My Mad Dash to Organize a Happy Hour at ODSC

As a community builder or developer advocate, conferences are a great way to deepen relationships, foster new connections, or facilitate collaboration. However, most of us are faced with fewer resources or bandwidth than in years past β€” whether that's tighter budgets, smaller teams, or quicker turnaround.

Having tighter resources doesn't mean your event strategy must go to nothing completely. Here's how I get scrappy and use tools like WhatsApp and strategic co-conspiring to maximize the impact of the conferences I'm attending.

Let's dive into how I threw an eleventh-hour happy hour at the Open Data Science East (ODSC). Picture me, stuck in the midst of a sea of developers, data scientists, and people who use the term 'machine learning' more than they say 'hello.'

I'm an open source developer community advocate working in data labeling β€” these are my type of people. And I wanted to keep the conversation going, in my experience, that's how the collaboration happens.

Embrace the Occasionally Awkward in Favor of Connection.

If you're looking to throw any sort of event β€” even more so if it's a last-minute day of the event β€” you can't be afraid to make friends with a few strangers. You're going to have to connect with folks outside of just the usual "Hey, can I connect with you on LinkedIn?" kind of connection. Facilitate deep, meaningful connections, like asking about their favorite Python library or something new they learned at the conference they're excited to nerd out about. (Don't be afraid to make it specific to the event you're at! Many times we're all just looking for a reason to geek out.)

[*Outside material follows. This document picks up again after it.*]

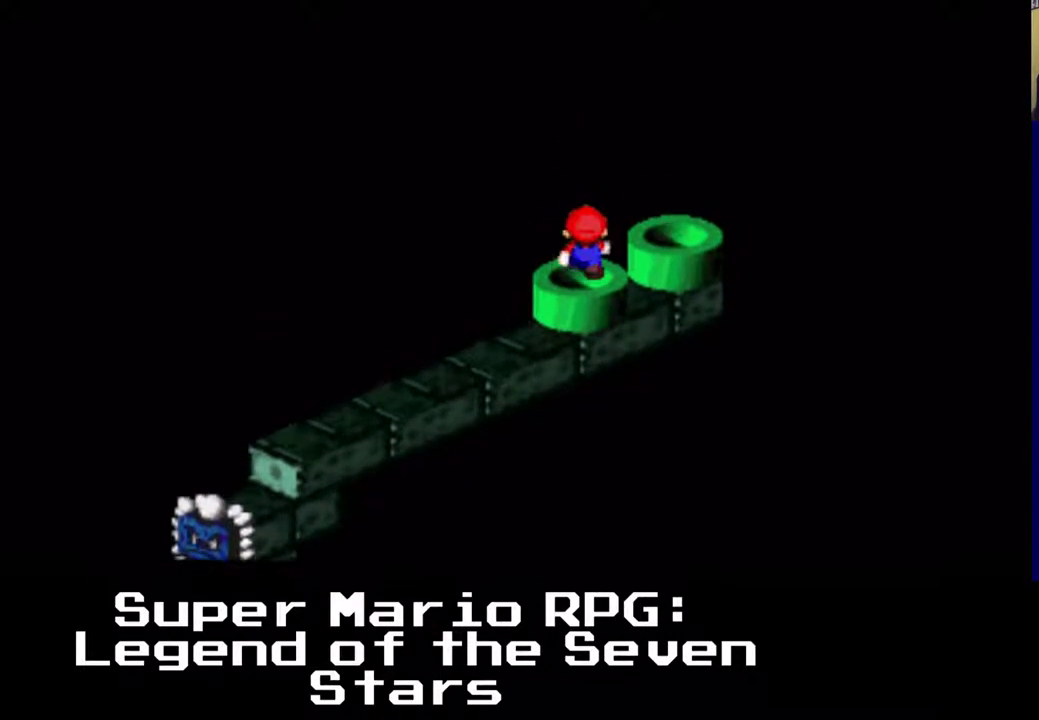
{"buttons": [], "left_stick": "center", "events": [[50, "DPAD_UP", "up"], [200, "DPAD_DOWN", "down"], [417, "DPAD_LEFT", "down"], [500, "DPAD_DOWN", "up"], [500, "DPAD_LEFT", "up"]]}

I know it can be awkward at times. Personally, Β I just lean into it β€” we're all here for a similar reason, and we've all likely been a little out of touch when it comes to networking IRL. Acknowledging that we're all still learning to 'people in person' again is a good first step.

Ask the Locals

If you're traveling out of your own stomping grounds β€” it can help to find someone who is aware of the local scene and where folks like to hang out or connect (or has space and is close to the venue). Β Thank you to local conspirator Evan, who recommended Cheeky Monkey Brewing in Boston, MA, for the event at ODSC. Β It was a dream location; with food, drink (alcoholic and NA options), and a good activity we could keep the conversation going throughout β€” Ping Pong.

Find a Co-Conspirator

It can be a lot to arrange these events solo β€” finding someone who will help create the hype AND drive folks to the location is essential. You need a right-hand man (or woman). So I found a co-conspirator β€” thanks, Moran! She was my partner in crime in inviting folks to the getting folks excited. We were like a pair of social directors on a nerdy cruise ship, rallying the troops and spreading the word.

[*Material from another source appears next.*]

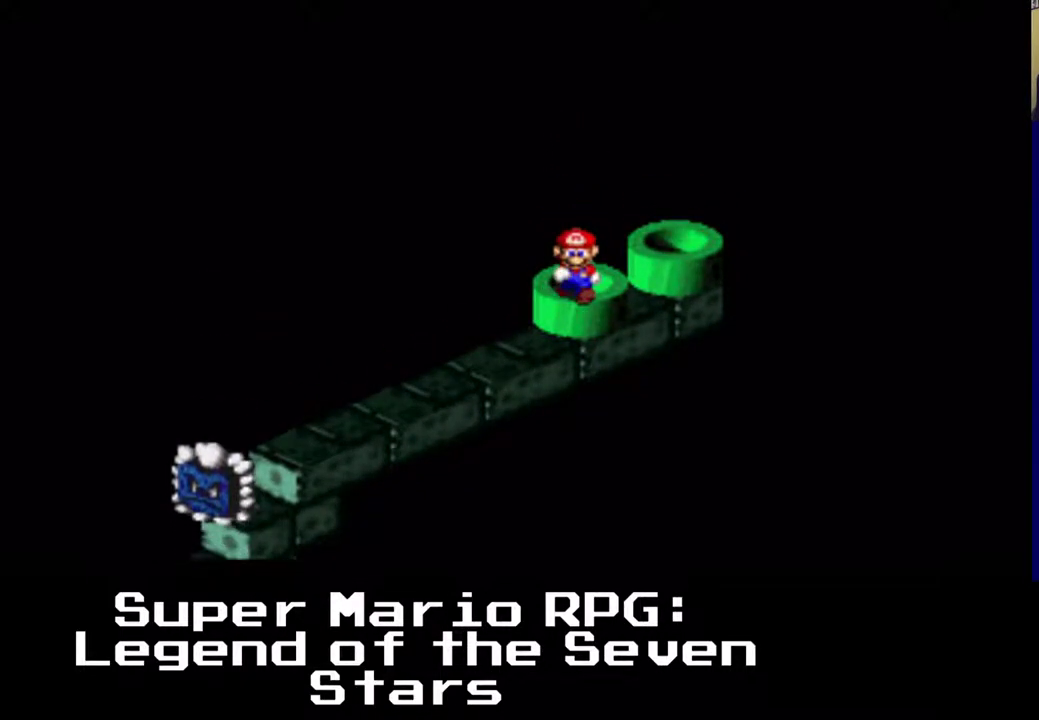
{"buttons": ["A", "DPAD_UP", "DPAD_RIGHT"], "left_stick": "center", "events": [[150, "DPAD_UP", "down"], [300, "DPAD_RIGHT", "down"], [400, "A", "down"]]}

Be Cautious of Over Engineering

Sure, there are a lot of tools to run events out there β€” but when doing something scrappy, be cautious of over-engineering it. The tech world might be complex, but the tools we use daily make communication easy. For simple group chats β€” WhatsApp is a personal favorite.

It's fairly widely adopted and has a convenient 'Add to Group Chat' QR code feature, which allows for rapid addition to the group chat. Β And let's be honest β€” if you've been scanning QR codes on badges all day, what's one more QR code to scan outside of a menu?

I whipped out my phone, fired up WhatsApp, and quickly created a home base for this rapid response team for this last-minute shindig. I felt like I was back in high school, passing notes in class, except the notes were invitations to a happy hour, and the class was a conference full of data geeks.

Let the connection flow

In the end, our last-minute happy hour was a hit. The beer flowed, the ping pong balls flew, and we built deeper connections with one another β€” building off of new discoveries and lessons learned throughout the day. It was a beautiful, chaotic, wonderfully-nerdy mess. And I wouldn't have had it any other way.

So the next time you find yourself in the middle of a conference tasked with organizing a last-minute event, remember my story. Embrace the chaos, keep it simple, find a partner in crime, and for a few extra bonus points, make sure there's ping pong.